Kumar Garg, Satyendra, Tripathi, Manikant, Singh, Santosh Kumar, Tiwari, Jitendra Kumar
International biodeterioration & biodegradation 2012 v.74 pp. 24-35
Fourier transform infrared spectroscopy, Pseudomonas putida, aerobic conditions, ammonium sulfate, biodegradation, carbon, decolorization, fabrics, gas chromatography-mass spectrometry, glucose, inoculum, metabolites, microbial growth, mineralization, nitrogen, pH
The decolorization studies were performed in orange II dye simulated minimal salt medium and textile effluent by a psychrotrophic Pseudomonas putida SKG-1 isolate. Maximum decolorization of initial 100 mg dye l⁻¹ was achieved at optimum pH 8.0, 30 °C and 4.0% inoculum under static conditions during 96 h incubation. Supplementation with glucose at 0.4% (w/v) and ammonium sulfate (0.1%, w/v)) further enhanced dye decolorization to highest 92.8% within 96 h incubation. The strain was highly tolerant to dye up to 1000 mg l⁻¹. Increasing dye concentration exerted inhibitory effect on bacterial growth and color removal. A direct correlation existed between bacterial growth and dye decolorization. Under above optimized conditions, 35.2% decolorization of unsterilized effluent by native microflora was achieved.

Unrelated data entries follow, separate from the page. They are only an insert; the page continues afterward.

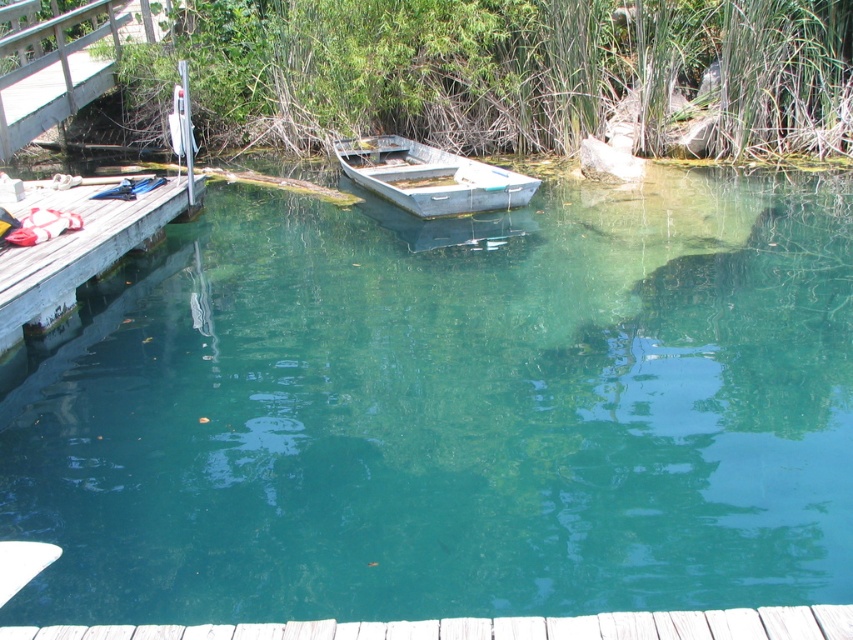
You are standing on the wooden dock at left and want to check the depth of the green translucent water at center. Based on the scene, can you estimate whether the water is deeper or shallower than the dock?

The green translucent water at center is much taller than the wooden dock at left, indicating that the water is deeper there.

You are standing on the wooden dock and looking towards the center of the image. Which object, the green translucent water at center or the metallic gray boat at center, is nearer to you?

The green translucent water at center is closer to the viewer than the metallic gray boat at center, so the green translucent water at center is nearer to you.

You are planning to walk from the wooden dock at left to the metallic gray boat at center. Which object has a narrower width to step on?

The wooden dock at left is thinner than the metallic gray boat at center, so it has a narrower width to step on.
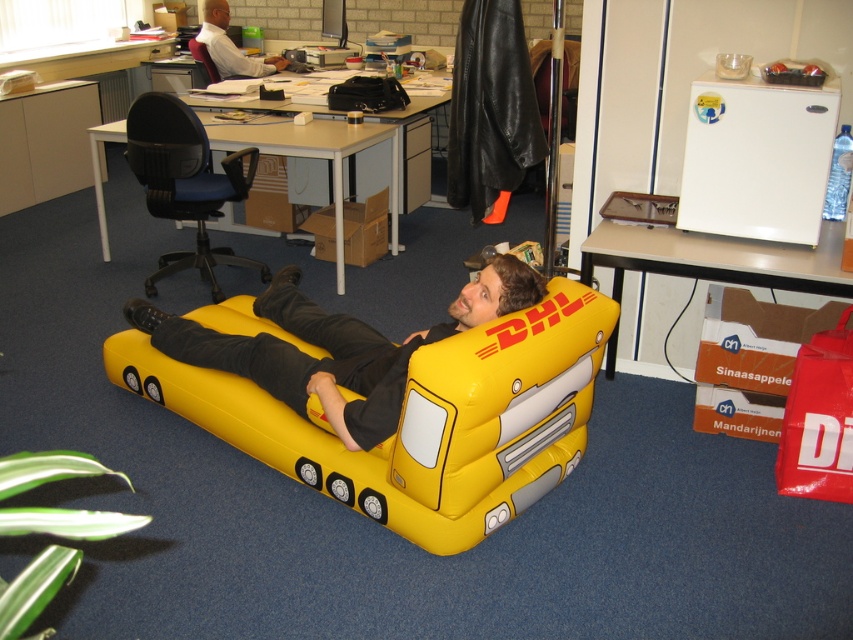
You are organizing the office and need to move the white plastic computer desk at lower right closer to the smooth black office chair at upper left. Which direction should you move the desk?

You should move the white plastic computer desk at lower right to the left to place it closer to the smooth black office chair at upper left since the desk is currently to the right of the chair.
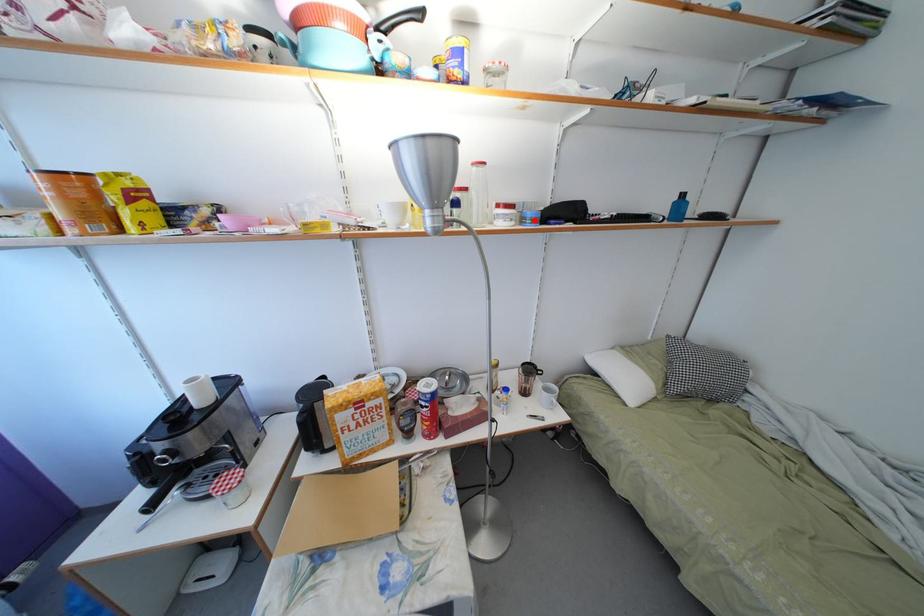
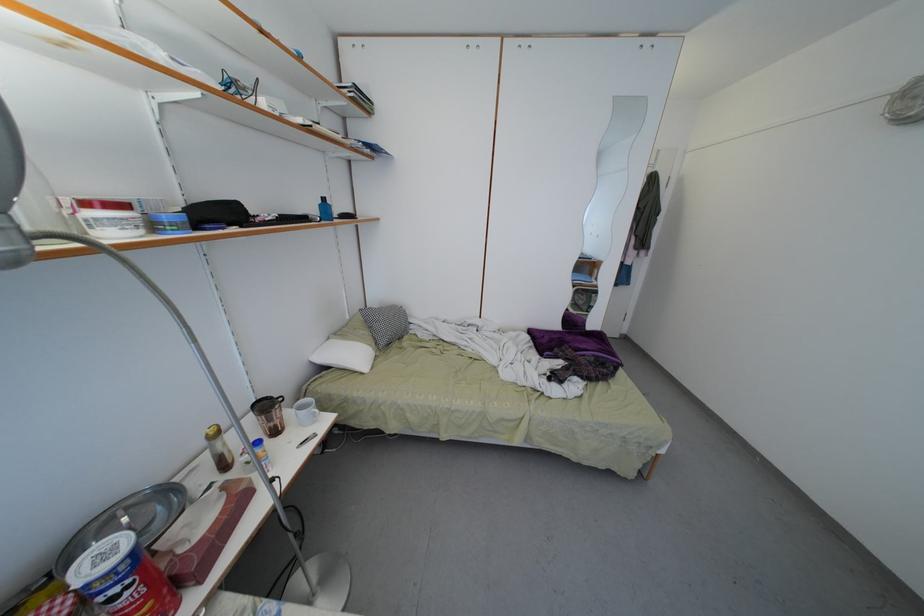
The point at the highlighted location is marked in the first image. Where is the corresponding point in the second image?

(171, 224)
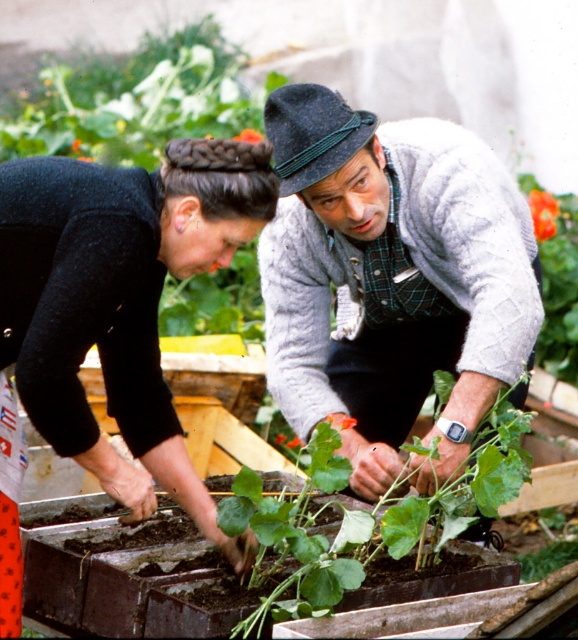
Does gray wool sweater at center come in front of orange flower at upper right?

That is True.

Who is more forward, (420, 125) or (557, 224)?

Point (420, 125)

The image size is (578, 640). Identify the location of gray wool sweater at center. (391, 276).

Between point (561, 225) and point (342, 420), which one is positioned in front?

Point (342, 420)

Does orange flower at upper right have a larger size compared to orange matte flower at center?

Yes, orange flower at upper right is bigger than orange matte flower at center.

Which is in front, point (562, 292) or point (335, 426)?

Point (335, 426) is more forward.

This screenshot has height=640, width=578. Identify the location of orange flower at upper right. (555, 276).

Who is more forward, (507, 483) or (550, 232)?

Point (507, 483)

Is green leafy plant at center wider than orange flower at upper right?

Correct, the width of green leafy plant at center exceeds that of orange flower at upper right.

Does point (316, 586) lie behind point (568, 198)?

No, (316, 586) is in front of (568, 198).

Identify the location of green leafy plant at center. This screenshot has height=640, width=578. (364, 518).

The effluent decolorization marginally enhanced (41.3%) upon augmentation with P. putida, and substantially increased (50.2%) when supplemented with glucose and ammonium sulfate without augmentation. Maximum effluent decolorization of 69.5% occurred when supplemented with exogenous carbon and nitrogen source along with P. putida augmentation. Evidently, P. putida has great potential of textile effluent decolorization. GC–MS analysis indicated the formation of sulfanilic acid and 1,2 naphthoquinone as orange II biodegradation metabolites and FTIR analysis revealed the presence of carbonyl and hydroxyl groups. This facultative strain can be employed for sequential anaerobic-aerobic treatment strategy leading to effective dye decolorization anaerobically, and ultimate mineralization of textile dye effluent under aerobic conditions.